(Stored records)

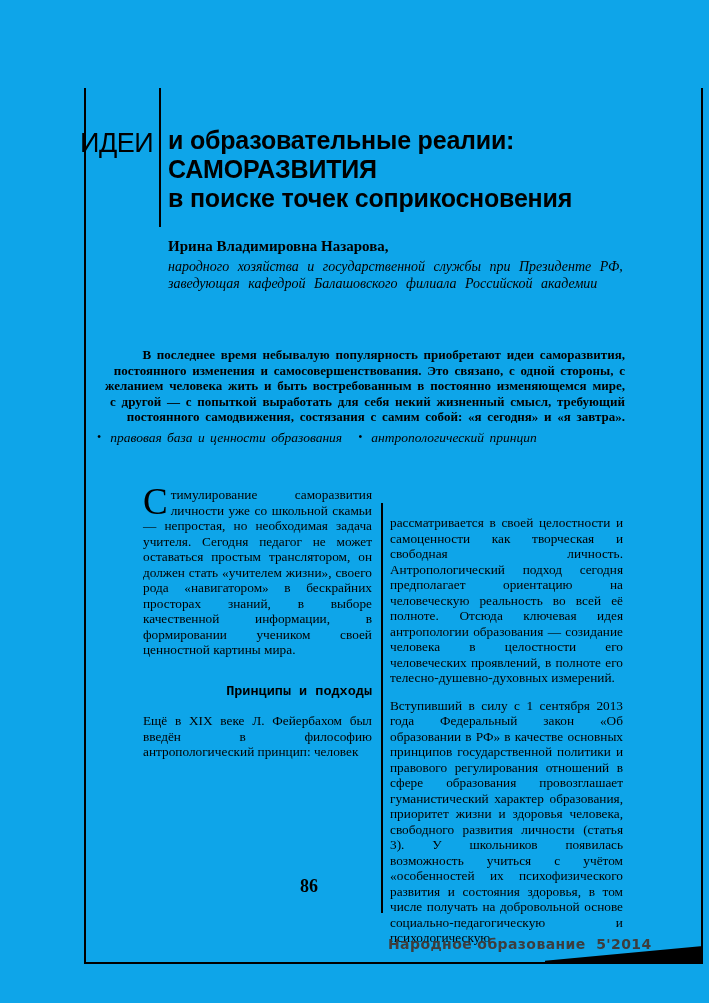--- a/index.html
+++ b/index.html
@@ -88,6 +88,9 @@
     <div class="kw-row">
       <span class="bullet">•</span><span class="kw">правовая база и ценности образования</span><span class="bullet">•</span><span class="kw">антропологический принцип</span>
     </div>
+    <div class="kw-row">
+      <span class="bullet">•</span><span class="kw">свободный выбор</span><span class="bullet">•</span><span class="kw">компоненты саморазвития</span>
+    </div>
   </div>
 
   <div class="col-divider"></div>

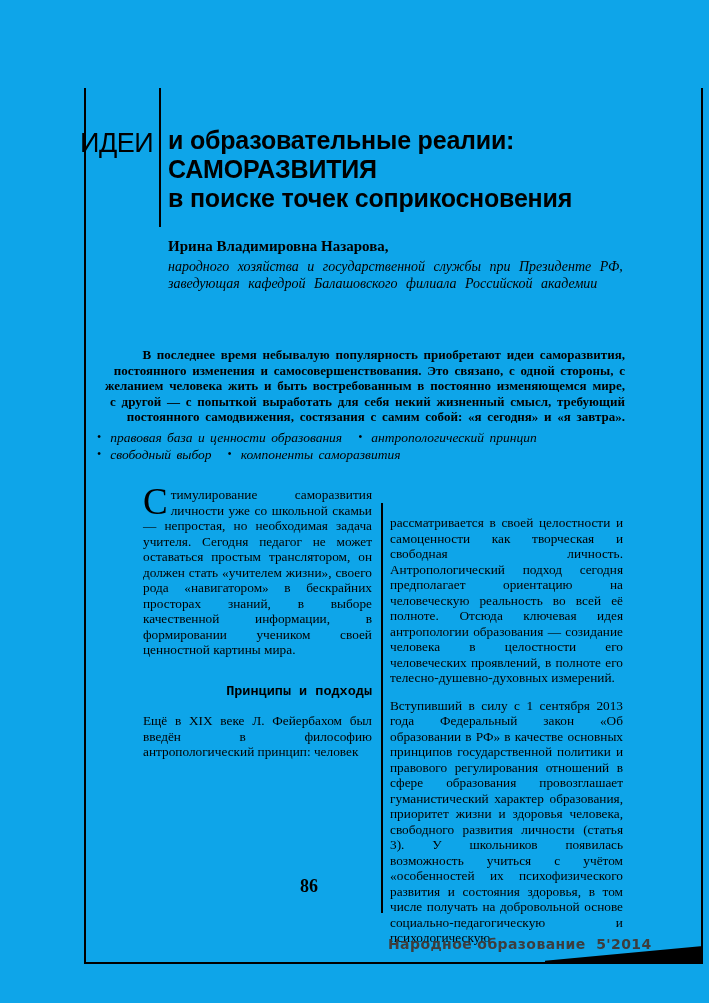--- a/index.html
+++ b/index.html
@@ -97,6 +97,7 @@
 
   <div class="col col-left">
     <p><span class="dropcap">С</span><span>тимулирование саморазвития личности уже со школьной скамьи — непростая, но необходимая задача учителя. Сегодня педагог не может оставаться простым транслятором, он должен стать «учителем жизни», своего рода «навигатором» в бескрайних просторах знаний, в выборе качественной информации, в формировании учеником своей ценностной картины мира.</span></p>
+    <p>Однако процесс переориентации педагогической системы на идеи саморазвития создаёт некоторые трудности осмысления педагогических и психологических понятий в соответствии с новыми ценностями образования, его правовой базой и реальным положением вещей.</p>
     <h3 class="subhead">Принципы и подходы</h3>
     <p>Ещё в XIX веке Л. Фейербахом был введён в философию антропологический принцип: человек</p>
   </div>

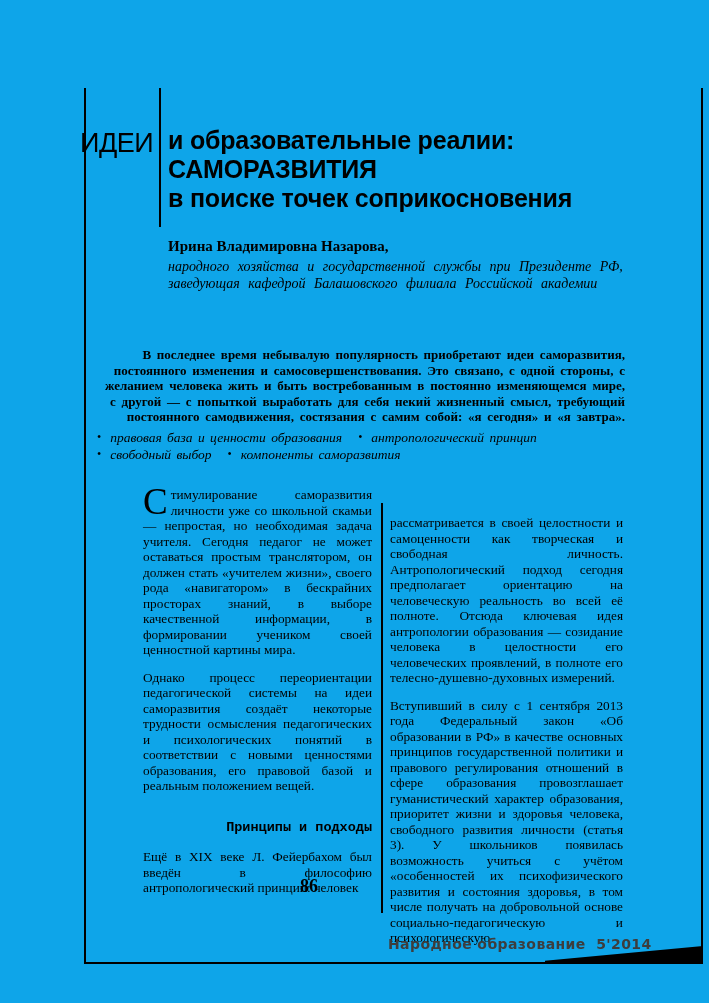--- a/index.html
+++ b/index.html
@@ -45,7 +45,7 @@
   .col-left  { left:143px; top:487px; width:229px; }
   .col-right { left:390px; top:515px; width:233px; }
   .dropcap { float:left; font-size:37px; line-height:29px; padding-right:3px; }
-  .subhead { font-family:Liberation Mono, monospace; font-size:13.5px; font-weight:700;
+  .subhead { font-family:Liberation Sans, sans-serif; font-size:13.5px; font-weight:700;
              text-align:right; margin:26px 0 14px; }
 
   

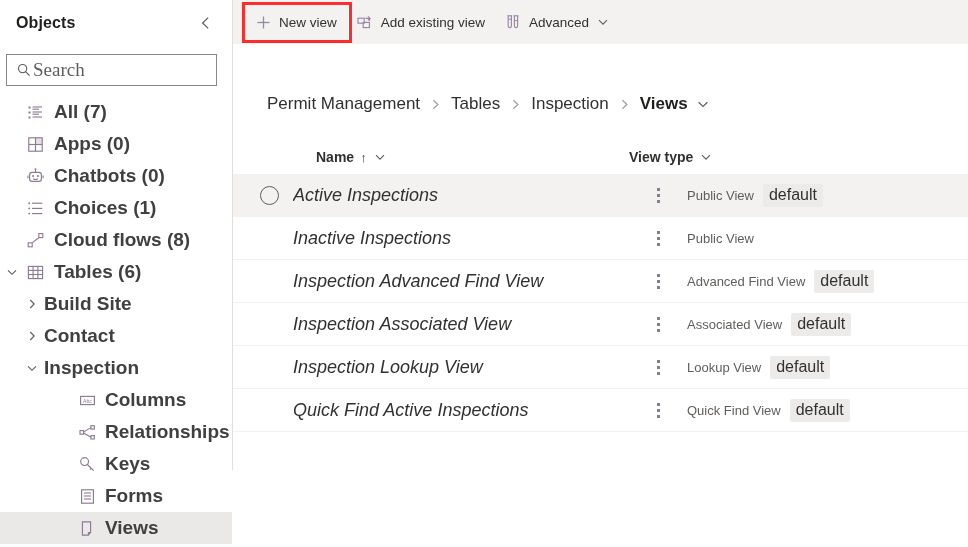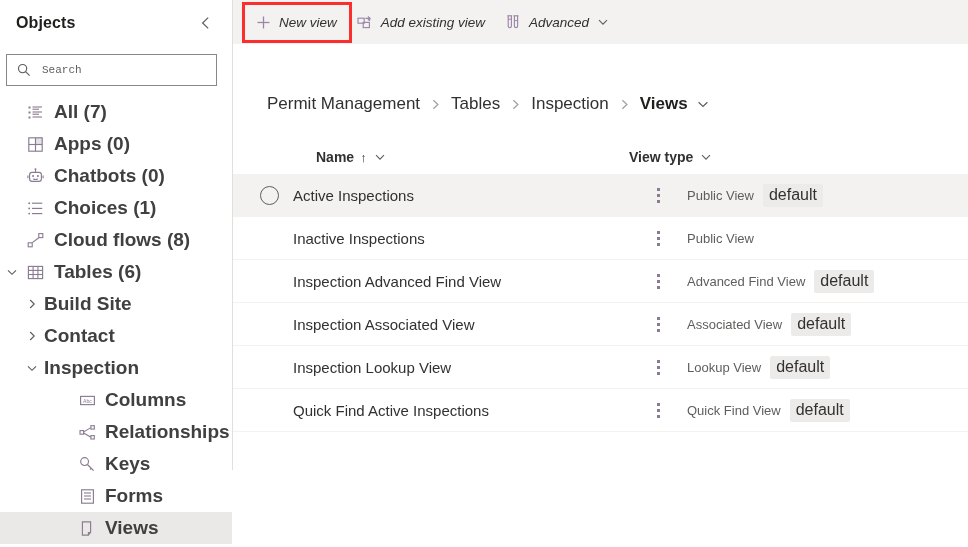--- a/index.html
+++ b/index.html
@@ -105,7 +105,6 @@
     border: none; background: transparent;
     font-family: "Liberation Sans", sans-serif;
     white-space: nowrap;
-    font-style: italic;
   }
   .tb-icon {
     width: 16px; height: 16px;

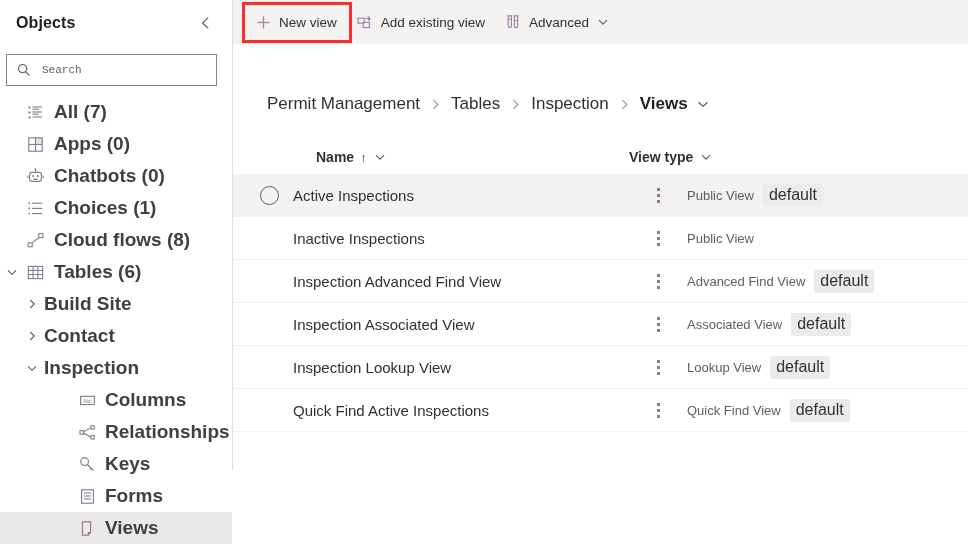--- a/index.html
+++ b/index.html
@@ -48,11 +48,10 @@
   .search-box .mag { flex: 0 0 auto; display:flex; align-items:center; }
   .search-input {
     border: none; outline: none;
-    font-size: 11px;
-    font-family: Liberation Mono, monospace;
+    font-size: 19px;
+    font-family: Liberation Serif, serif;
     color: #323130;
     background: transparent;
-    margin-left: 9px;
     width: 100%;
     height: 28px;
   }

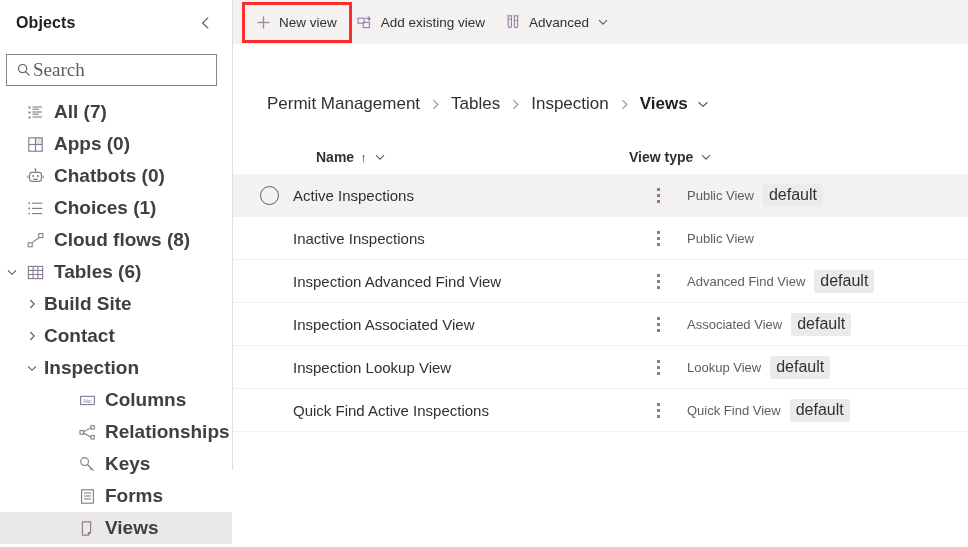--- a/index.html
+++ b/index.html
@@ -182,8 +182,8 @@
   .radio-hidden { visibility: hidden; }
   .cell-name {
     width: 336px; flex: 0 0 336px;
-    font-size: 15px; color: #323130;
-    white-space: nowrap; overflow: hidden;
+    font-size: 18px; color: #323130;
+    white-space: nowrap; overflow: hidden; font-style: italic;
   }
   .cell-kebab {
     width: 58px; flex: 0 0 58px;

▸ Your assignment: Pictures are not part of the copy; transcribe the rest of the data verbatim.

▸ Exercise result:
--- a/index.html
+++ b/index.html
@@ -88,6 +88,9 @@
     <div class="kw-row">
       <span class="bullet">•</span><span class="kw">правовая база и ценности образования</span><span class="bullet">•</span><span class="kw">антропологический принцип</span>
     </div>
+    <div class="kw-row">
+      <span class="bullet">•</span><span class="kw">свободный выбор</span><span class="bullet">•</span><span class="kw">компоненты саморазвития</span>
+    </div>
   </div>
 
   <div class="col-divider"></div>

--- a/index.html
+++ b/index.html
@@ -97,6 +97,7 @@
 
   <div class="col col-left">
     <p><span class="dropcap">С</span><span>тимулирование саморазвития личности уже со школьной скамьи — непростая, но необходимая задача учителя. Сегодня педагог не может оставаться простым транслятором, он должен стать «учителем жизни», своего рода «навигатором» в бескрайних просторах знаний, в выборе качественной информации, в формировании учеником своей ценностной картины мира.</span></p>
+    <p>Однако процесс переориентации педагогической системы на идеи саморазвития создаёт некоторые трудности осмысления педагогических и психологических понятий в соответствии с новыми ценностями образования, его правовой базой и реальным положением вещей.</p>
     <h3 class="subhead">Принципы и подходы</h3>
     <p>Ещё в XIX веке Л. Фейербахом был введён в философию антропологический принцип: человек</p>
   </div>

--- a/index.html
+++ b/index.html
@@ -45,7 +45,7 @@
   .col-left  { left:143px; top:487px; width:229px; }
   .col-right { left:390px; top:515px; width:233px; }
   .dropcap { float:left; font-size:37px; line-height:29px; padding-right:3px; }
-  .subhead { font-family:Liberation Mono, monospace; font-size:13.5px; font-weight:700;
+  .subhead { font-family:Liberation Sans, sans-serif; font-size:13.5px; font-weight:700;
              text-align:right; margin:26px 0 14px; }
 
   

--- a/index.html
+++ b/index.html
@@ -105,7 +105,6 @@
     border: none; background: transparent;
     font-family: "Liberation Sans", sans-serif;
     white-space: nowrap;
-    font-style: italic;
   }
   .tb-icon {
     width: 16px; height: 16px;

--- a/index.html
+++ b/index.html
@@ -48,11 +48,10 @@
   .search-box .mag { flex: 0 0 auto; display:flex; align-items:center; }
   .search-input {
     border: none; outline: none;
-    font-size: 11px;
-    font-family: Liberation Mono, monospace;
+    font-size: 19px;
+    font-family: Liberation Serif, serif;
     color: #323130;
     background: transparent;
-    margin-left: 9px;
     width: 100%;
     height: 28px;
   }

--- a/index.html
+++ b/index.html
@@ -182,8 +182,8 @@
   .radio-hidden { visibility: hidden; }
   .cell-name {
     width: 336px; flex: 0 0 336px;
-    font-size: 15px; color: #323130;
-    white-space: nowrap; overflow: hidden;
+    font-size: 18px; color: #323130;
+    white-space: nowrap; overflow: hidden; font-style: italic;
   }
   .cell-kebab {
     width: 58px; flex: 0 0 58px;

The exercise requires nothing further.